Heiji Zenigata: No Lupin show would ever be complete without this lovable, loud, incompetent fool of an inspector. This man is seriously obsessed with the dream (impossible though it may be) of arresting Lupin and putting him, or more like keeping him, behind bars. Affiliated with Interpol so that he can chase Lupin all over the world, Zenigata is forever just one step behind. Obsessed, incompetent, surprisingly scrupulous about some ethics and completely uncaring about others, he is one hell of an amazing character. Usually known as Zenigata Keibu (Police Inspector Zenigata), he is supposedly (again, very) loosely based upon a legendary crime-fighter character of the same name whose trademark weapon was throwing old Chinese coins, the round kinds with square holes in them. Supposedly, these coins would hit so hard that they would leave a mark on the victim's forehead, identifying who had brought them down. Unfortunately, the Zenigata in Lupin seems unable to do the same.
Mine Fujiko: An impossibly voluptuous woman who uses everything (I mean everything) she has to get what she wants. Also a thief, she often finds herself chasing the same treasure as Lupin. She often leads Lupin around by the nose to get what she needs (usually information) and dumps him whenever it is convenient. Probably the only recurring character in Lupin who doesn't have a signature outfit, Fujiko is far more successful than the scruffy Lupin gang in going undercover and uses her charm even to occasionally save herself from arrest by Zenigata.
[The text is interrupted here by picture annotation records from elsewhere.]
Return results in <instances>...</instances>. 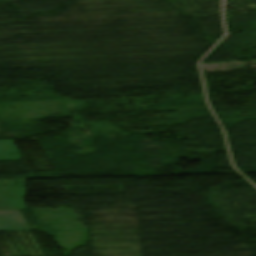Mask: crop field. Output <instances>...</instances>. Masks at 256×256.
Wrapping results in <instances>:
<instances>
[{
	"mask_svg": "<svg viewBox=\"0 0 256 256\" xmlns=\"http://www.w3.org/2000/svg\"><path fill=\"white\" fill-rule=\"evenodd\" d=\"M30 230L20 211H0V231Z\"/></svg>",
	"mask_w": 256,
	"mask_h": 256,
	"instance_id": "obj_2",
	"label": "crop field"
},
{
	"mask_svg": "<svg viewBox=\"0 0 256 256\" xmlns=\"http://www.w3.org/2000/svg\"><path fill=\"white\" fill-rule=\"evenodd\" d=\"M24 188H0V210L26 209L23 203Z\"/></svg>",
	"mask_w": 256,
	"mask_h": 256,
	"instance_id": "obj_1",
	"label": "crop field"
}]
</instances>
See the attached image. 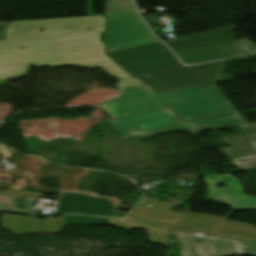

Tonight, you will be seeing the latest in a long series of TV movies that come out every summer: Walther P-38. The title refers to a gun that Lupin used to use a while back, and as with all Lupin movies, this one starts off with a bang. The story revolves around a secret guild of assassins, the Tarantulas, who live on a protected island and are sponsored by big political figures all over the world. For several reasons, the Lupin gang become involved with the assassins, one of which having something to do with Lupin's past. However, the more we learn of the Tarantulas, and of the beautiful assassin Elen, the more there seems to discover. There are many subtle hints in the movie, some of them explained only towards the end, and many masterful twists in the story. It is a superbly well done Lupin movie, and I think I would put it up there with my favorites. So buckle up as you follow Lupin & Co. into the heart of the Tarantula's stronghold.